The rule is optimised with an opening position based on the lastpricetraded figure given by Betfair's API-NG. We don't expect to open our position at the ideal opening price due to slippage. In slippage the price slips away from the ideal to a less ideal price. This slippage is due to the spread moving as other arbitrageurs move ahead of us to take all of the volume at the price we wanted.

An exchange is a dynamic place with backers and layers continually entering the market, which means that the spread is often moving due to market agents taking what they believe is an ideal price. The price at which a trading rule opens a position may already be gone by the time the order is placed on the exchange. An open order may have to be changed to take a less optimal price. In other words the price has slipped away from the ideal price.

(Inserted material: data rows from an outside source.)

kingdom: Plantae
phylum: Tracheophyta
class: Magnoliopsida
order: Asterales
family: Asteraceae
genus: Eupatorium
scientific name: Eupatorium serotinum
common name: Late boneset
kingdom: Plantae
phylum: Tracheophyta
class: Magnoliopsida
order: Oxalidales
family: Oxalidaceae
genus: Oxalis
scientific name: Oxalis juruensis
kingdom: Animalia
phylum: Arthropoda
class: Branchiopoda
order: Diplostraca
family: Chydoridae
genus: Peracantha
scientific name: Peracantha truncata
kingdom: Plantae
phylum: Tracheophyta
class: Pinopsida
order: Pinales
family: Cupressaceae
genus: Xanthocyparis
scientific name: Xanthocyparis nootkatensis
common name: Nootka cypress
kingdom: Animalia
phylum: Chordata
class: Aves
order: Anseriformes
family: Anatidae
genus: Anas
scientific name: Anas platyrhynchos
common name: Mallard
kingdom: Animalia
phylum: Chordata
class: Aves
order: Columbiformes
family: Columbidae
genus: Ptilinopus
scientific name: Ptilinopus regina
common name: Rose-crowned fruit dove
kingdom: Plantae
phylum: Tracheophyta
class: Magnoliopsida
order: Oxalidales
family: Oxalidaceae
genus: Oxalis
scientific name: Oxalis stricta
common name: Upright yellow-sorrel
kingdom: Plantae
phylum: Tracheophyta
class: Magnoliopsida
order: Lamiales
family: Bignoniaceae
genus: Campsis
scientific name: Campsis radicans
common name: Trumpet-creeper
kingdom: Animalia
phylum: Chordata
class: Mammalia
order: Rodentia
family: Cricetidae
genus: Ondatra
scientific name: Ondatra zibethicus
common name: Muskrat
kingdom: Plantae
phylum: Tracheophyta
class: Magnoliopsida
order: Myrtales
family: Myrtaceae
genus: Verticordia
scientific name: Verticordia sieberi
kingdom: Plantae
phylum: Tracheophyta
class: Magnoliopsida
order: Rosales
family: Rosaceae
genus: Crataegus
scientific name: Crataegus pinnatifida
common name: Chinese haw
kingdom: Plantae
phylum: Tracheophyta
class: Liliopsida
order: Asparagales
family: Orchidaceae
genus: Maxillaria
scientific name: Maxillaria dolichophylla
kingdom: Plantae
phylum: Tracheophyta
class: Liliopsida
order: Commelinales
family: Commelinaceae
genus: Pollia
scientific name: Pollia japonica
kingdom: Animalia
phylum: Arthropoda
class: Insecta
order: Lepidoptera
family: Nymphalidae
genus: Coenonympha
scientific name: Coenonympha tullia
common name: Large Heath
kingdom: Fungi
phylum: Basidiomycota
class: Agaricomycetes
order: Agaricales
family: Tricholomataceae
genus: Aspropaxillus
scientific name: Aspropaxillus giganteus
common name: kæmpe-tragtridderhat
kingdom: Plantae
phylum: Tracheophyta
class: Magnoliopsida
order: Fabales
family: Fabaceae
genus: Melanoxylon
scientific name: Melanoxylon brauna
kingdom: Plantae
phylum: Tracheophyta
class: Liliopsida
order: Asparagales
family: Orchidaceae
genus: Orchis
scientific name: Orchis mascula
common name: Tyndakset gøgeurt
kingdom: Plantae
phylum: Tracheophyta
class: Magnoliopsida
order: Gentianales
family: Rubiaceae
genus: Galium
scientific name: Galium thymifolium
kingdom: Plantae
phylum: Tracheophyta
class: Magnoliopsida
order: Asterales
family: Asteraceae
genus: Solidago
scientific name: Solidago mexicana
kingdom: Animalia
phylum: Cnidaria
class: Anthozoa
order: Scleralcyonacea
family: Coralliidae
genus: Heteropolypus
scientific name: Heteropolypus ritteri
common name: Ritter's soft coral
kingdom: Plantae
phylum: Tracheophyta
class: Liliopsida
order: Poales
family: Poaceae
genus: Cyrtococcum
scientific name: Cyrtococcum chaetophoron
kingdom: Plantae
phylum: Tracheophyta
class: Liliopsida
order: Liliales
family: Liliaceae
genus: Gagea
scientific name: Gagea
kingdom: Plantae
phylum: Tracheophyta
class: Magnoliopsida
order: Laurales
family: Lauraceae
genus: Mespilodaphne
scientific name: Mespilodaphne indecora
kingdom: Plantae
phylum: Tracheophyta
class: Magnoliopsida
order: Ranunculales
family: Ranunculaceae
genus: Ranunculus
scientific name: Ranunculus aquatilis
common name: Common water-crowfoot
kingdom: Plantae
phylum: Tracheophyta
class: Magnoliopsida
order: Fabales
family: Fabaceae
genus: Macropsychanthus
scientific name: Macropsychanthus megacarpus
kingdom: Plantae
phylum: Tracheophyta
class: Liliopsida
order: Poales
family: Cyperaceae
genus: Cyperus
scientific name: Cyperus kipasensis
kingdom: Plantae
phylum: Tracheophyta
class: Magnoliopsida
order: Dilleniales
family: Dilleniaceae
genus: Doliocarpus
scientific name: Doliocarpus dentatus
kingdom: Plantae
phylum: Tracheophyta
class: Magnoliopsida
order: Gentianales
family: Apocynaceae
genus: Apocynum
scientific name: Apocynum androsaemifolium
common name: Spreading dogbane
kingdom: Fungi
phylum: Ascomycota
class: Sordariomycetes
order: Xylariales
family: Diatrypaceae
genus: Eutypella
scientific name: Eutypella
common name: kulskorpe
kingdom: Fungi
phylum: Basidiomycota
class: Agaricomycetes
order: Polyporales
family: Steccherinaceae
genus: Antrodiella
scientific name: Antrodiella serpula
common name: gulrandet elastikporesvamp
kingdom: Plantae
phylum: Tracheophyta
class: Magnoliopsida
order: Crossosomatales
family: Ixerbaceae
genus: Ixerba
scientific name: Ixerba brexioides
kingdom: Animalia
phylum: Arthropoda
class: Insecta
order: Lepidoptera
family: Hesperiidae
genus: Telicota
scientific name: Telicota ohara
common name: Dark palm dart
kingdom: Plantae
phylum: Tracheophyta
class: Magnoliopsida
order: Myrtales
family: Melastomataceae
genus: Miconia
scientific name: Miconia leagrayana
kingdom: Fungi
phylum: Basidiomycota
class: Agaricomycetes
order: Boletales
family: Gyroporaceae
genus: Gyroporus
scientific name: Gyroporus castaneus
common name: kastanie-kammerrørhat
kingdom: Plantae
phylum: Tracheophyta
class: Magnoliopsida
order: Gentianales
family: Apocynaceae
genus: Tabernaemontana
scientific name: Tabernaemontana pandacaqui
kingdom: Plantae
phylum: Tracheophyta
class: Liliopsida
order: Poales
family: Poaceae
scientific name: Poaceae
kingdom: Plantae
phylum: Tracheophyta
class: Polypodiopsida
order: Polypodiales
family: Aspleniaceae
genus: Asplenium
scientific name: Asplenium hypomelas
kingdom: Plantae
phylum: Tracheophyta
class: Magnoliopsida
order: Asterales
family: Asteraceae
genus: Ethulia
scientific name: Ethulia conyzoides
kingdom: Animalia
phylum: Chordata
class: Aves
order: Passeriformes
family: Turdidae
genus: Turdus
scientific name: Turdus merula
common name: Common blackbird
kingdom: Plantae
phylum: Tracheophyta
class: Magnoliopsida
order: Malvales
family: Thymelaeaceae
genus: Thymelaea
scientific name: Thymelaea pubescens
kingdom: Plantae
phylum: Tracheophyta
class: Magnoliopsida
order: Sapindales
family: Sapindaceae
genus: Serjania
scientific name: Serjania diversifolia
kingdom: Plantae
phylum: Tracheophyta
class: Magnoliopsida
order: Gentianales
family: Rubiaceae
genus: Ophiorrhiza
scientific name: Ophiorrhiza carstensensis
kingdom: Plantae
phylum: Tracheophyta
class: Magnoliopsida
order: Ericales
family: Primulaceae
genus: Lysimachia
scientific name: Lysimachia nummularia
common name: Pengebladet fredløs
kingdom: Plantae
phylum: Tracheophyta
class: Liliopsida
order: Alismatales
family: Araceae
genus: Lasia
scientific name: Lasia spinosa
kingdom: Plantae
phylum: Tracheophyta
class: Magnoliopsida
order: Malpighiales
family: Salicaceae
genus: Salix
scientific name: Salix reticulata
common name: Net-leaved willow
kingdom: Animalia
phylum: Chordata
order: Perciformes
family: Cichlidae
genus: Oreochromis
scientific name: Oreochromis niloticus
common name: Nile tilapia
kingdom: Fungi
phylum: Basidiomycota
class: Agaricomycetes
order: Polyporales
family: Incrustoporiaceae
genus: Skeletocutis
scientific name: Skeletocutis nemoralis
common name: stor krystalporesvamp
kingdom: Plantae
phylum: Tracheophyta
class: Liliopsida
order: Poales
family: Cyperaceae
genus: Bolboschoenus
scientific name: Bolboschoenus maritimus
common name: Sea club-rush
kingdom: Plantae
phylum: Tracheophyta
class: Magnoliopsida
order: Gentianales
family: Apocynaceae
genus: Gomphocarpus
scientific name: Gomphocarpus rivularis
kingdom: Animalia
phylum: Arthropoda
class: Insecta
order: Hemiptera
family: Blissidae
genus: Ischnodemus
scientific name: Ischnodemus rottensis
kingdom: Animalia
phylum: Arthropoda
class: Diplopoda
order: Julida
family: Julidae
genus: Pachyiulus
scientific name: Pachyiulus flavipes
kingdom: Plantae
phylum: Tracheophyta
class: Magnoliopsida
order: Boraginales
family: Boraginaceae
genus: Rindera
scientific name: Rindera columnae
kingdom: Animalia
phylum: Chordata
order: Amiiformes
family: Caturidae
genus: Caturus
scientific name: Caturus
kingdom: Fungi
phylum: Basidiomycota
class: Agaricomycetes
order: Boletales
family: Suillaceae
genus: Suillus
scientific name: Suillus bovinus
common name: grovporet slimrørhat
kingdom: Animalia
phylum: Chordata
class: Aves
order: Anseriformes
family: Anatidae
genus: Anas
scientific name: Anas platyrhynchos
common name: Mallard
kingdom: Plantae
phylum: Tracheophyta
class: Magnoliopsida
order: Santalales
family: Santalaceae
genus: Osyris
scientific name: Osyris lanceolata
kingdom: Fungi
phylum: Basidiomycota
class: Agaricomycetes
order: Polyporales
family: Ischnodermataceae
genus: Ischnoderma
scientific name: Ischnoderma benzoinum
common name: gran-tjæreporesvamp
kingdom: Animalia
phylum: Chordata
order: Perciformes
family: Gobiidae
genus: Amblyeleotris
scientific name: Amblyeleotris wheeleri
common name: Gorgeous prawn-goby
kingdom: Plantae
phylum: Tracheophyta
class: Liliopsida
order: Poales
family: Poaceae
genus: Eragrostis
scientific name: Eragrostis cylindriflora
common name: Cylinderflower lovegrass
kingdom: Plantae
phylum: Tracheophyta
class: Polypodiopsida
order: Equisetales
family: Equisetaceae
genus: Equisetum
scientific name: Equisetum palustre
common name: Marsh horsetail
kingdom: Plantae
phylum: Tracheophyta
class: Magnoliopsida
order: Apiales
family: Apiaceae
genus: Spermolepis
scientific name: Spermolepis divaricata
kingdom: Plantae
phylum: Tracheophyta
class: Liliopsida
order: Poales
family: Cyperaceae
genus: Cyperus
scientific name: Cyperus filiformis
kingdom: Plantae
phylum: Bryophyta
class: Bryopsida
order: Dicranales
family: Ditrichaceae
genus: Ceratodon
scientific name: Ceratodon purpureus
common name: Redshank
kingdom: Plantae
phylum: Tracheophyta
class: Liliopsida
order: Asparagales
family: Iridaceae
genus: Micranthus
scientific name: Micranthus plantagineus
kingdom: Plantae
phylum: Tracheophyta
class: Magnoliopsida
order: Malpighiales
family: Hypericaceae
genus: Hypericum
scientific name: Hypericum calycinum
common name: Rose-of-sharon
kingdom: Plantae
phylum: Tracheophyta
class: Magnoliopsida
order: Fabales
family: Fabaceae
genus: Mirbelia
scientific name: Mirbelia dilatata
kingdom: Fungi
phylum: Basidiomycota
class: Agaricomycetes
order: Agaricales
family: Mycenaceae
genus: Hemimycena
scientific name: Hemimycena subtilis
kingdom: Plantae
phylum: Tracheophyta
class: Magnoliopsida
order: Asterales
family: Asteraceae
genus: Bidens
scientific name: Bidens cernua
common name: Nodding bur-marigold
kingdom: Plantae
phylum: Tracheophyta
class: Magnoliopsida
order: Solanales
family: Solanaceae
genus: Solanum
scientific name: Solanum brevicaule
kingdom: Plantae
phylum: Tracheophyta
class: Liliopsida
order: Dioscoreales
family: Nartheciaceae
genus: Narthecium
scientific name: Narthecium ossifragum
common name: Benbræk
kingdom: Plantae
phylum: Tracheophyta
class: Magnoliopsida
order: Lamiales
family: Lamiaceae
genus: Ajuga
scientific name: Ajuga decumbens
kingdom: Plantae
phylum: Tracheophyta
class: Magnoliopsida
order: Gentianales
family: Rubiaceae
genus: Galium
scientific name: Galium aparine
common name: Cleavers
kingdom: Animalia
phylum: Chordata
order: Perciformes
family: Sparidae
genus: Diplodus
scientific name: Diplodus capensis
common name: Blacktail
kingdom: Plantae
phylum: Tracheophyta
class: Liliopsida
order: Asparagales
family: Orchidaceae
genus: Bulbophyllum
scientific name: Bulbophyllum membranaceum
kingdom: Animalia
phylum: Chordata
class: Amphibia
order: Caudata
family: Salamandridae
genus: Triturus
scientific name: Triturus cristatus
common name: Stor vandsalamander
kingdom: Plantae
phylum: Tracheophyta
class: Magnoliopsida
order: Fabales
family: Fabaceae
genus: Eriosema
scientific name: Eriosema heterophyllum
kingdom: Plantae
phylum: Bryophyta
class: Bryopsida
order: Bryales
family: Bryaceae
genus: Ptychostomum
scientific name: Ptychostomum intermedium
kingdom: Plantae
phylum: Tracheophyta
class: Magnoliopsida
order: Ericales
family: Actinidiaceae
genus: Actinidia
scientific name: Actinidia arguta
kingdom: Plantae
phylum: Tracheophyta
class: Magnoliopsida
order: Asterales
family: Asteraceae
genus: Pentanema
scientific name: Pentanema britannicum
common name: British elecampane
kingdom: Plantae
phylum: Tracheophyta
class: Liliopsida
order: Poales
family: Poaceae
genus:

So long as the new price is only a tick or two off the ideal opening price then the overall position will only be worth about 1% less than the predicted value. This means that the hoped for 10% will now be at around 9%. In this case a 1% loss of yield is not a problem.

The problem comes when you are trading on very narrow margins with a rule that only yields 1% and you are trading close to the start of a race where the prices move more dynamically. In that situation a trading rule with an expected yield of 1% can easily have a negative yield when live trading.

To take account of slippage it is recommend that you record all your trades. Note the price that the rule is fired at and the price at which you place your trade. The difference between the two prices is your slippage value from which you can calculate the percentage loss. You can then determine if slippage is the cause of your trading rule not profitting as much as predicted.